I think you have the right idea, if by $v_0$ you mean the vertical component of the initial velocity. You'd be better off writing it as:
$$v^2 = v_{0,h}^2 + v_{0,v}^2 + 2 g h$$

I don't think you're as lost as you think. First, realize that any initial horizontal component of velocity doesn't change. Second, realize that you get the total velocity (what you are calling "net") this way: $v^2 = v_v^2 + v_h^2$.

So, we've proven, as I think you understand, that:
$$v_v^2 = v_{0,v}^2 + 2 g h$$

And you know that:
$$v_h^2 = v_{0,h}^2$$

Add them up to find the "net" final velocity after falling a distance h:
$$v^2 = v_h^2 + v_v^2 = v_{0,h}^2 + v_{0,v}^2 + 2 g h$$

Which gives us:
$$v^2 = v_0^2 + 2 g h$$
where $v_0^2$ is the total initial speed squared, regardless of direction (since we added the components to get the total).

Got it?

I know of no clever words that would help. (We could describe the kinematic equations in words, but that's the hard way.) I think you are perfectly capable of understanding the above argument if you go over it a few times.

11. Jan 23, 2006

### Staff: Mentor

That's right. (h is negative because it stands for a distance in the negative direction.)
Absolutely; you need a consistent sign convention. (It's not really off topic, since it's required to properly use the kinematic equations.)

It's simple: up is positive; down is negative. Using that sign convention, the acceleration is -g, and the final position of the object is h meters below the starting point thus is -h.

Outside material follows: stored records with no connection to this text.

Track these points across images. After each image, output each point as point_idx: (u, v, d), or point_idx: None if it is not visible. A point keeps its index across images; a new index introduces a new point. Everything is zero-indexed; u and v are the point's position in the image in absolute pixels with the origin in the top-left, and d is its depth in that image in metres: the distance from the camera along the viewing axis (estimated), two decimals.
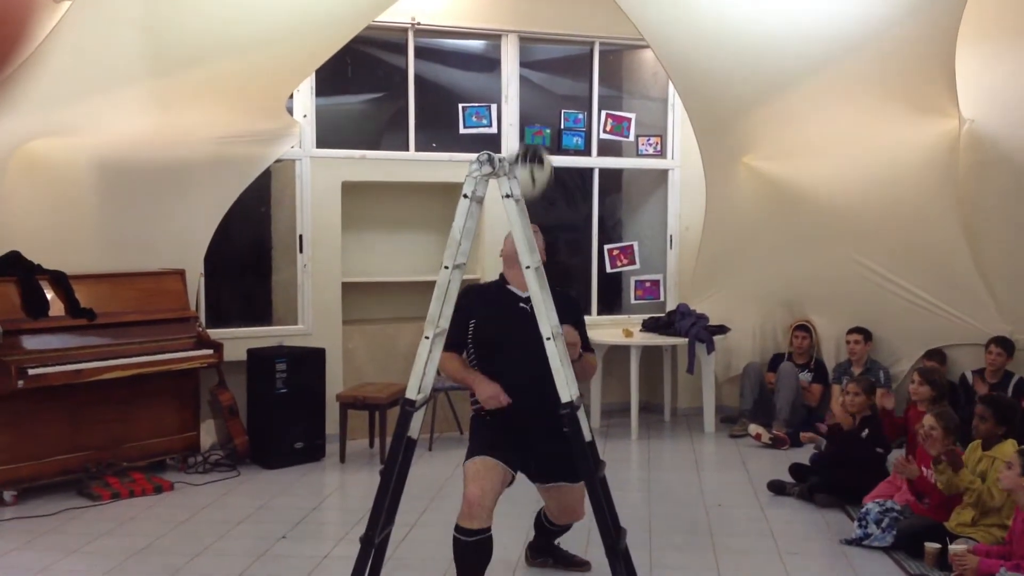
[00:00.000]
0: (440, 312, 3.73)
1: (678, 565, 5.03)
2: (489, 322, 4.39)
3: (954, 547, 4.75)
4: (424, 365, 3.76)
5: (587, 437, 3.74)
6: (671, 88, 8.52)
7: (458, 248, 3.68)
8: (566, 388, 3.65)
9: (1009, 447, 5.18)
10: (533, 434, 4.30)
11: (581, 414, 3.71)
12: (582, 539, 5.22)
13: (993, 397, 5.72)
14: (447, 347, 4.05)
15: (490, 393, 4.26)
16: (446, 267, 3.70)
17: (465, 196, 3.68)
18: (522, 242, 3.67)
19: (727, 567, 4.98)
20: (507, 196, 3.68)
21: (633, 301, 8.96)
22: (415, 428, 3.86)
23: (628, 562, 3.89)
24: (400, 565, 4.87)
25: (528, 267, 3.66)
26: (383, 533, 3.84)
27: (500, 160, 3.65)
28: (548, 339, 3.66)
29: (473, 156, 3.69)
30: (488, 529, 4.12)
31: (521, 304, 4.31)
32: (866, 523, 5.34)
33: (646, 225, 9.25)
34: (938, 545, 4.91)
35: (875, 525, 5.30)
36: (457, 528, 4.12)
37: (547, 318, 3.66)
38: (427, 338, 3.73)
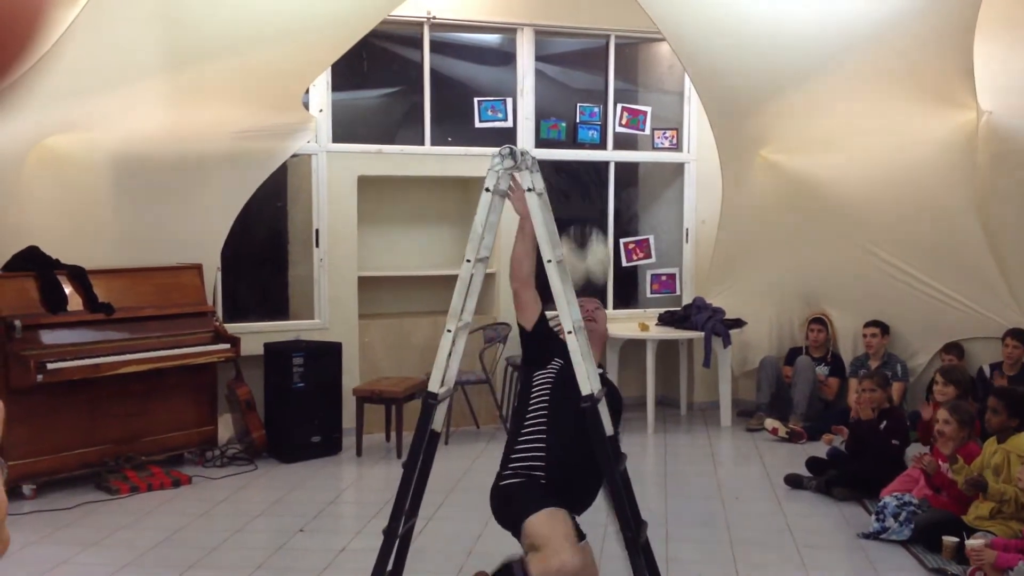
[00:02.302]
0: (463, 305, 3.73)
1: (695, 559, 5.03)
2: (571, 373, 3.79)
3: (971, 541, 4.73)
4: (447, 358, 3.75)
5: (608, 431, 3.73)
6: (687, 81, 8.51)
7: (480, 242, 3.68)
8: (587, 382, 3.65)
9: (1023, 440, 5.16)
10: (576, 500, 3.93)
11: (602, 407, 3.71)
12: (599, 532, 5.22)
13: (1005, 389, 5.71)
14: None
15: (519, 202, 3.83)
16: (468, 260, 3.69)
17: (487, 190, 3.68)
18: (543, 236, 3.66)
19: (744, 561, 4.98)
20: (529, 190, 3.68)
21: (649, 295, 8.95)
22: (438, 421, 3.86)
23: (649, 555, 3.88)
24: (418, 557, 4.86)
25: (550, 261, 3.65)
26: (407, 525, 3.84)
27: (522, 154, 3.65)
28: (569, 332, 3.65)
29: (488, 150, 3.68)
30: None
31: (601, 374, 4.05)
32: (884, 517, 5.32)
33: (662, 219, 9.23)
34: (956, 539, 4.89)
35: (893, 519, 5.28)
36: None
37: (569, 313, 3.65)
38: (449, 331, 3.73)
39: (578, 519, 3.86)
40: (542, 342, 4.01)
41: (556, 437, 3.81)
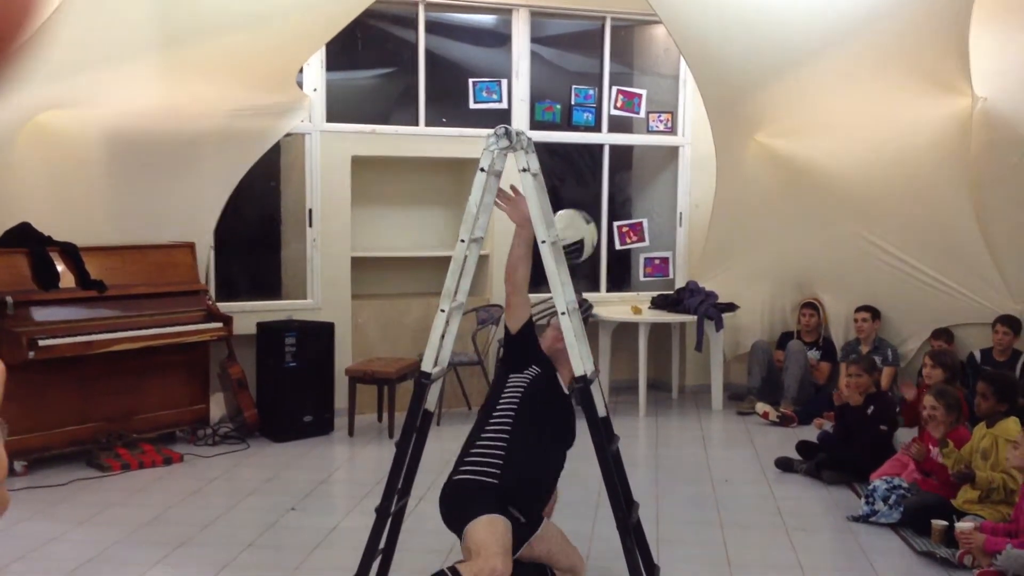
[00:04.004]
0: (456, 285, 3.73)
1: (685, 540, 5.05)
2: (544, 390, 3.97)
3: (961, 524, 4.77)
4: (440, 338, 3.75)
5: (601, 412, 3.75)
6: (682, 64, 8.49)
7: (475, 222, 3.68)
8: (580, 363, 3.66)
9: (1012, 424, 5.20)
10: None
11: (595, 388, 3.72)
12: (590, 514, 5.25)
13: (993, 374, 5.74)
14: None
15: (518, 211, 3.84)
16: (462, 240, 3.69)
17: (482, 170, 3.67)
18: (537, 217, 3.66)
19: (734, 543, 5.01)
20: (524, 170, 3.68)
21: (642, 278, 8.96)
22: (431, 400, 3.87)
23: (640, 535, 3.90)
24: (409, 536, 4.87)
25: (544, 241, 3.65)
26: (399, 504, 3.86)
27: (517, 134, 3.64)
28: (563, 314, 3.65)
29: (483, 131, 3.67)
30: None
31: (565, 395, 4.10)
32: (873, 500, 5.36)
33: (656, 202, 9.23)
34: (945, 522, 4.92)
35: (882, 502, 5.32)
36: None
37: (563, 294, 3.66)
38: (443, 311, 3.73)
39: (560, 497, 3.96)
40: (524, 347, 3.99)
41: (516, 445, 3.80)
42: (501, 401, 3.92)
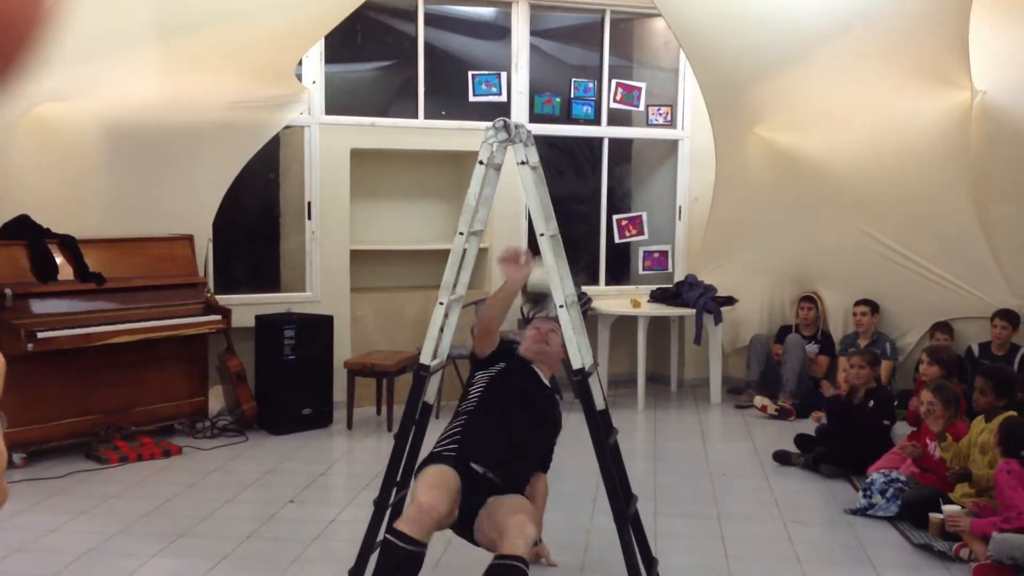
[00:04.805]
0: (455, 278, 3.73)
1: (683, 533, 5.06)
2: (513, 375, 4.14)
3: (948, 508, 4.78)
4: (439, 331, 3.76)
5: (599, 406, 3.75)
6: (682, 58, 8.47)
7: (474, 215, 3.68)
8: (578, 355, 3.66)
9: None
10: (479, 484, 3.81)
11: (593, 381, 3.72)
12: (588, 507, 5.26)
13: (991, 369, 5.73)
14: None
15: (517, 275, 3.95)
16: (461, 233, 3.69)
17: (481, 163, 3.67)
18: (537, 210, 3.66)
19: (732, 536, 5.01)
20: (522, 163, 3.67)
21: (641, 272, 8.96)
22: (430, 393, 3.87)
23: (638, 528, 3.91)
24: None
25: (543, 234, 3.65)
26: (397, 496, 3.86)
27: (516, 127, 3.64)
28: (561, 307, 3.66)
29: (482, 124, 3.68)
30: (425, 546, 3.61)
31: (545, 385, 4.22)
32: (871, 493, 5.36)
33: (655, 196, 9.23)
34: (942, 516, 4.93)
35: (880, 495, 5.32)
36: (392, 531, 3.59)
37: (561, 288, 3.66)
38: (441, 304, 3.74)
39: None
40: (493, 355, 4.16)
41: (475, 428, 3.88)
42: (468, 395, 4.07)
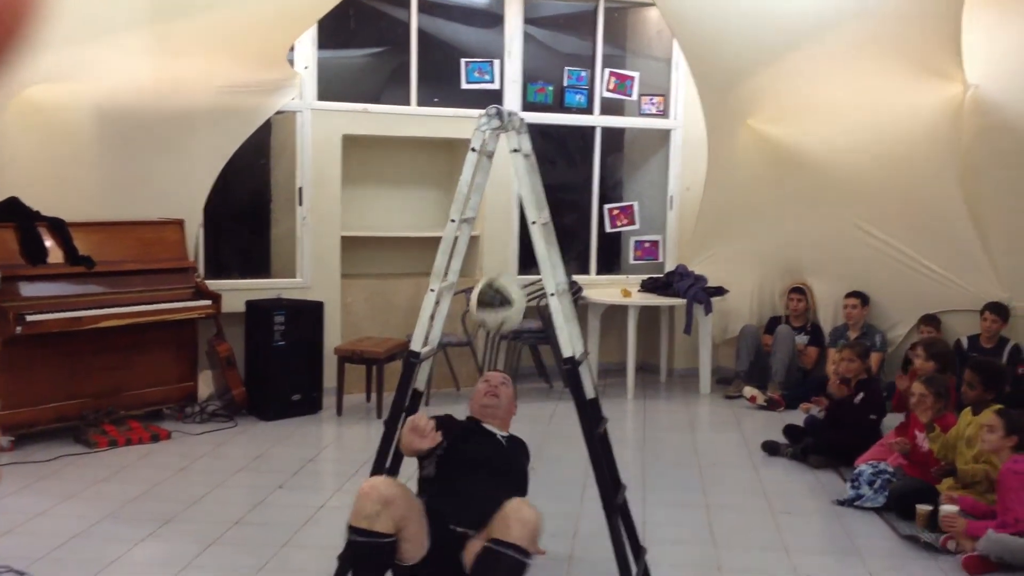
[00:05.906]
0: (447, 266, 3.73)
1: (671, 522, 5.07)
2: (460, 443, 3.96)
3: (945, 507, 4.80)
4: (430, 318, 3.76)
5: (589, 394, 3.75)
6: (675, 48, 8.47)
7: (466, 202, 3.68)
8: (569, 344, 3.66)
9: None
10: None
11: (583, 370, 3.72)
12: (577, 495, 5.27)
13: (980, 362, 5.74)
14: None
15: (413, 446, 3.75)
16: (453, 220, 3.69)
17: (473, 150, 3.66)
18: (528, 198, 3.66)
19: (720, 525, 5.03)
20: (515, 151, 3.67)
21: (632, 261, 8.96)
22: (421, 380, 3.87)
23: (627, 517, 3.92)
24: None
25: (534, 223, 3.65)
26: None
27: (509, 114, 3.63)
28: (552, 295, 3.66)
29: (475, 112, 3.67)
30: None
31: (499, 437, 4.08)
32: (859, 484, 5.38)
33: (647, 185, 9.23)
34: (929, 507, 4.94)
35: (867, 486, 5.34)
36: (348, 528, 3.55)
37: (552, 276, 3.66)
38: (432, 291, 3.73)
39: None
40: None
41: (440, 500, 3.74)
42: (425, 471, 3.95)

I think you have the right idea, if by $v_0$ you mean the vertical component of the initial velocity. You'd be better off writing it as:
$$v^2 = v_{0,h}^2 + v_{0,v}^2 + 2 g h$$

I don't think you're as lost as you think. First, realize that any initial horizontal component of velocity doesn't change. Second, realize that you get the total velocity (what you are calling "net") this way: $v^2 = v_v^2 + v_h^2$.

So, we've proven, as I think you understand, that:
$$v_v^2 = v_{0,v}^2 + 2 g h$$

And you know that:
$$v_h^2 = v_{0,h}^2$$

Add them up to find the "net" final velocity after falling a distance h:
$$v^2 = v_h^2 + v_v^2 = v_{0,h}^2 + v_{0,v}^2 + 2 g h$$

Which gives us:
$$v^2 = v_0^2 + 2 g h$$
where $v_0^2$ is the total ("net") initial speed squared, regardless of direction (since we added the components to get the total).

Got it?

I know of no clever words that would help. (We could describe the kinematic equations in words, but that's the hard way.) I think you are perfectly capable of understanding the above argument if you go over it a few times.